• Aufgabenstellung
Gib die Zeilen vom Anfang bis einschließlich der Zeile mit „picture [0, 0, 2000, 1125]“ erneut aus und ersetze darin „Page size“ durch „Image size“. Alles andere bleibt unverändert.
═══ Gegebene Daten ═══
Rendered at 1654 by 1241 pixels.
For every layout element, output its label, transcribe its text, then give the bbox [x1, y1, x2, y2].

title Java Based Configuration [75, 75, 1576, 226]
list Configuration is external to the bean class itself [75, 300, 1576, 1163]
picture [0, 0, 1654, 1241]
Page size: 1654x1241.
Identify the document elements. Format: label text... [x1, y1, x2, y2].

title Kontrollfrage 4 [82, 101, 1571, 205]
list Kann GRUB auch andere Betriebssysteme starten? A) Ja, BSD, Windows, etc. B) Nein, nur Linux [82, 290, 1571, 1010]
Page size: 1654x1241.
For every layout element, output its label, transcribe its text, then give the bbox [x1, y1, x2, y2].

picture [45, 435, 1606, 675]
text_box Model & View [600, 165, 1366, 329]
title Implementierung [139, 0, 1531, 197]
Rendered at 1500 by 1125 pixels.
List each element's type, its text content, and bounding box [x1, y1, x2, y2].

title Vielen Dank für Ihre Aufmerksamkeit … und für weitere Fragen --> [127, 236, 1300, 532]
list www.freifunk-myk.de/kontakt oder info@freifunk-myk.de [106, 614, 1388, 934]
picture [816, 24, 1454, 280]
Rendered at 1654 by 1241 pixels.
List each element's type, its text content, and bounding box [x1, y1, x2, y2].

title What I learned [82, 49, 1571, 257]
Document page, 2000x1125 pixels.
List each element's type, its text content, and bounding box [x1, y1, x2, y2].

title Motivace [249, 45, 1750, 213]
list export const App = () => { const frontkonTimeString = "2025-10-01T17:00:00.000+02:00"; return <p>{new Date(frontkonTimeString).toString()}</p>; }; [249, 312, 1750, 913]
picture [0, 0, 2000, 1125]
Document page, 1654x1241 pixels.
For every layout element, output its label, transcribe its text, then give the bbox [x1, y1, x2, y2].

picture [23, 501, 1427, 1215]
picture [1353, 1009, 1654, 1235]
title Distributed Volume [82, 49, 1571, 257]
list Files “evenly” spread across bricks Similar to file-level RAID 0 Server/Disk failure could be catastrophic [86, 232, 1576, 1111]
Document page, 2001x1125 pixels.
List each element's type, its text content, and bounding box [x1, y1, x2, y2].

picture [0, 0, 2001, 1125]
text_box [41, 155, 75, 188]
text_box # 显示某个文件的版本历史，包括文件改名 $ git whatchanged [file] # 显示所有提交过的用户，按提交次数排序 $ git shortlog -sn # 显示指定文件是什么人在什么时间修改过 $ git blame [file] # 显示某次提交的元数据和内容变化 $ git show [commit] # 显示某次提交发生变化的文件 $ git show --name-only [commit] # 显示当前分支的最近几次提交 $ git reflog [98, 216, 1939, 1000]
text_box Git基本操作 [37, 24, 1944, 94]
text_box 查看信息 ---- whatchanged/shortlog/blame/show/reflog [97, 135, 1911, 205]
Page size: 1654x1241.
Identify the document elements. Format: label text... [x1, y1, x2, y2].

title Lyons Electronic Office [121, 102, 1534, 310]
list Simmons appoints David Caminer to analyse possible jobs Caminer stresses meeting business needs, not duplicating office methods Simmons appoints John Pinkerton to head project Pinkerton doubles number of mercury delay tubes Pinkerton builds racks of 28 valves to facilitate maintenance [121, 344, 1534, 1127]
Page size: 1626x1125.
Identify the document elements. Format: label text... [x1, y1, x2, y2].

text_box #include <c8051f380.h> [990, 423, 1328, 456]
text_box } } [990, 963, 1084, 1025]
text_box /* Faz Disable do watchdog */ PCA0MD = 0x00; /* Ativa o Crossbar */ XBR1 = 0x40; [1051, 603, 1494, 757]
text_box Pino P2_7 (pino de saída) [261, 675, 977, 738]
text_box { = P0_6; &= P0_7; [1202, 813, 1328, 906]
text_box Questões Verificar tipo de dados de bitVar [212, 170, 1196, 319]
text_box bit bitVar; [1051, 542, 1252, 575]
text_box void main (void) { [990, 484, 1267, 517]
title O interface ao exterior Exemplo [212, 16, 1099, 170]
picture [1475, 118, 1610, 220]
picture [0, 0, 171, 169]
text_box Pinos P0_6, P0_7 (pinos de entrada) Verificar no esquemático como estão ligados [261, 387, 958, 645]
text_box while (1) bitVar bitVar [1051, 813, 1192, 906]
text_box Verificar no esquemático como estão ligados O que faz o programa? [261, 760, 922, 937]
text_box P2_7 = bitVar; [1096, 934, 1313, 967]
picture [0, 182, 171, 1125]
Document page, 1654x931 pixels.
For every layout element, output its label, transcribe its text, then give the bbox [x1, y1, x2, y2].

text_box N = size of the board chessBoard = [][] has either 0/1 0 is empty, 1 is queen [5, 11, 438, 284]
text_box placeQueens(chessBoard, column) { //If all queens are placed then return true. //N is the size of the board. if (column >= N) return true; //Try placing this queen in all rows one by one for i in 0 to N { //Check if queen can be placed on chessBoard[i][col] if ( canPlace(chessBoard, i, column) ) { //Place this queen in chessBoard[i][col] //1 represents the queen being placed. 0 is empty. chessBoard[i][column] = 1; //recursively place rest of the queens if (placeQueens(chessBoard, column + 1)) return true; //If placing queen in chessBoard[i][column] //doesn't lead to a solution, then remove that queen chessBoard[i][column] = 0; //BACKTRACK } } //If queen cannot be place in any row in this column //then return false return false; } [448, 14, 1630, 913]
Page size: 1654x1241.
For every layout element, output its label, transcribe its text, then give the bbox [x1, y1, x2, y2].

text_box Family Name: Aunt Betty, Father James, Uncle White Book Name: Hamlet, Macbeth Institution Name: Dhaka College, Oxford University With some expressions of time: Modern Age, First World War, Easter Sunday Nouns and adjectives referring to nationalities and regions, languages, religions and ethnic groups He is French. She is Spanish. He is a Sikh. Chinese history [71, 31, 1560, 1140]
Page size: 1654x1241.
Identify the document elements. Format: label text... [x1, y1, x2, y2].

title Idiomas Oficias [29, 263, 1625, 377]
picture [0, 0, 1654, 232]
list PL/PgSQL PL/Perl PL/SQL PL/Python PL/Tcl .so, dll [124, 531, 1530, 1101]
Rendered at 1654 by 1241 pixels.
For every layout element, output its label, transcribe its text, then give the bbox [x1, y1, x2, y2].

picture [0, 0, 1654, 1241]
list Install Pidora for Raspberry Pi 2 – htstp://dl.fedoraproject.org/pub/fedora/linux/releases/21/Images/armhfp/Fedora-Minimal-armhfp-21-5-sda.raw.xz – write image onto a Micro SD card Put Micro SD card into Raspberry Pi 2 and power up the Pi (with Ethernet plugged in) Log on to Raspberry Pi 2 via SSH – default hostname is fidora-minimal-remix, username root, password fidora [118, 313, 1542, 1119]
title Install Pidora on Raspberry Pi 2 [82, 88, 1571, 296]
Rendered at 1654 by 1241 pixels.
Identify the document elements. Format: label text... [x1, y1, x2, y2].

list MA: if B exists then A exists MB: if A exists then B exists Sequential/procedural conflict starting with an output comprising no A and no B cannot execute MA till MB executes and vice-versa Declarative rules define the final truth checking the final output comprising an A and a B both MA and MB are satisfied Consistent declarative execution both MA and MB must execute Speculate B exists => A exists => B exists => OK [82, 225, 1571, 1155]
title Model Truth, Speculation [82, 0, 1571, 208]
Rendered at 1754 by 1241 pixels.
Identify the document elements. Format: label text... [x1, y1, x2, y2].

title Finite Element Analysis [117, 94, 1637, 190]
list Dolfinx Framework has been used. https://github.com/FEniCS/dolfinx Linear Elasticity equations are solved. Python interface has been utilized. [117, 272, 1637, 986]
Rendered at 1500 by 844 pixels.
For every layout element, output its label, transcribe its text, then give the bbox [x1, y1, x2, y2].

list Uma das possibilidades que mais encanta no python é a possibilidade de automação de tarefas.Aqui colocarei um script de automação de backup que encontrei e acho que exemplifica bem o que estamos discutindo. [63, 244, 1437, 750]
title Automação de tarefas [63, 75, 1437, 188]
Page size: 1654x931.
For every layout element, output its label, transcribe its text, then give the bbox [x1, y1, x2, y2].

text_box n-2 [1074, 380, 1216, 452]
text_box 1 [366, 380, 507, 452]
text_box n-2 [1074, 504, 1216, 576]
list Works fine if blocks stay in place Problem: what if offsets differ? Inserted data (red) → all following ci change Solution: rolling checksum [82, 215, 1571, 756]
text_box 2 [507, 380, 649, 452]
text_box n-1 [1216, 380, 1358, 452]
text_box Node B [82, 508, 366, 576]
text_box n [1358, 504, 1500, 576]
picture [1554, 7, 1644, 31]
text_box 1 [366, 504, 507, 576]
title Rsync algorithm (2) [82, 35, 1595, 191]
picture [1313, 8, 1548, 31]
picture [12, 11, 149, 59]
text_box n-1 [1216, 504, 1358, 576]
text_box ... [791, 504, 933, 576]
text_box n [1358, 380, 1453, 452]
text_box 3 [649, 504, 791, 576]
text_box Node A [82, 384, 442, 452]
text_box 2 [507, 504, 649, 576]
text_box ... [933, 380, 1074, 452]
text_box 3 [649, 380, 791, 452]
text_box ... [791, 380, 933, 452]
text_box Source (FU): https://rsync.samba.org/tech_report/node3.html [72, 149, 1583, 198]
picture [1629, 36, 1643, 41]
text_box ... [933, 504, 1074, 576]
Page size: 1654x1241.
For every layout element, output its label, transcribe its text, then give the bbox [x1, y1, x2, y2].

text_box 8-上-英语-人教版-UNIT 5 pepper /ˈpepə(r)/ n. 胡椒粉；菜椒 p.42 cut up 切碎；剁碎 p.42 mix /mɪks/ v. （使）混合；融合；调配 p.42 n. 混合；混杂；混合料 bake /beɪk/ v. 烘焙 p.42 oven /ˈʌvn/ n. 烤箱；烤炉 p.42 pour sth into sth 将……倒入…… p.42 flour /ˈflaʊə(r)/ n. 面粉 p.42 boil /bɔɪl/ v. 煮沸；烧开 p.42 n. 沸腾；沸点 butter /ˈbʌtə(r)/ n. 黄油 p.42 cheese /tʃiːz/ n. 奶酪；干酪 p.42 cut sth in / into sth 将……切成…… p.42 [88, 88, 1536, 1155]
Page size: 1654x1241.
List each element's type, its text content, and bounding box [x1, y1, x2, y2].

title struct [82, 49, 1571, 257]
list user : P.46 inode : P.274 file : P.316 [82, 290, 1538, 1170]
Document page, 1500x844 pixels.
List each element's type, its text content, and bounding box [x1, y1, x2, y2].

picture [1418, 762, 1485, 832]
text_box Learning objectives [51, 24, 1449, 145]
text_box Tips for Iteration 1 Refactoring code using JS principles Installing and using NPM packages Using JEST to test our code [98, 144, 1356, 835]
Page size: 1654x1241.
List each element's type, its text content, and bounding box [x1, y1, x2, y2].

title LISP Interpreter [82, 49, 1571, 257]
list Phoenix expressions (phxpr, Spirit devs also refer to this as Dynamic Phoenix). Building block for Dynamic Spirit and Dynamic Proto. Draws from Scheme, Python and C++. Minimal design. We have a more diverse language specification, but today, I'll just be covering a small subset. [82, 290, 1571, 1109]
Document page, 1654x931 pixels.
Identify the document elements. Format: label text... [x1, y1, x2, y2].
═══
• Richtige Antwort
Rendered at 1654 by 1241 pixels.
For every layout element, output its label, transcribe its text, then give the bbox [x1, y1, x2, y2].

title Java Based Configuration [75, 75, 1576, 226]
list Configuration is external to the bean class itself [75, 300, 1576, 1163]
picture [0, 0, 1654, 1241]
Image size: 1654x1241.
Identify the document elements. Format: label text... [x1, y1, x2, y2].

title Kontrollfrage 4 [82, 101, 1571, 205]
list Kann GRUB auch andere Betriebssysteme starten? A) Ja, BSD, Windows, etc. B) Nein, nur Linux [82, 290, 1571, 1010]
Image size: 1654x1241.
For every layout element, output its label, transcribe its text, then give the bbox [x1, y1, x2, y2].

picture [45, 435, 1606, 675]
text_box Model & View [600, 165, 1366, 329]
title Implementierung [139, 0, 1531, 197]
Rendered at 1500 by 1125 pixels.
List each element's type, its text content, and bounding box [x1, y1, x2, y2].

title Vielen Dank für Ihre Aufmerksamkeit … und für weitere Fragen --> [127, 236, 1300, 532]
list www.freifunk-myk.de/kontakt oder info@freifunk-myk.de [106, 614, 1388, 934]
picture [816, 24, 1454, 280]
Rendered at 1654 by 1241 pixels.
List each element's type, its text content, and bounding box [x1, y1, x2, y2].

title What I learned [82, 49, 1571, 257]
Document page, 2000x1125 pixels.
List each element's type, its text content, and bounding box [x1, y1, x2, y2].

title Motivace [249, 45, 1750, 213]
list export const App = () => { const frontkonTimeString = "2025-10-01T17:00:00.000+02:00"; return <p>{new Date(frontkonTimeString).toString()}</p>; }; [249, 312, 1750, 913]
picture [0, 0, 2000, 1125]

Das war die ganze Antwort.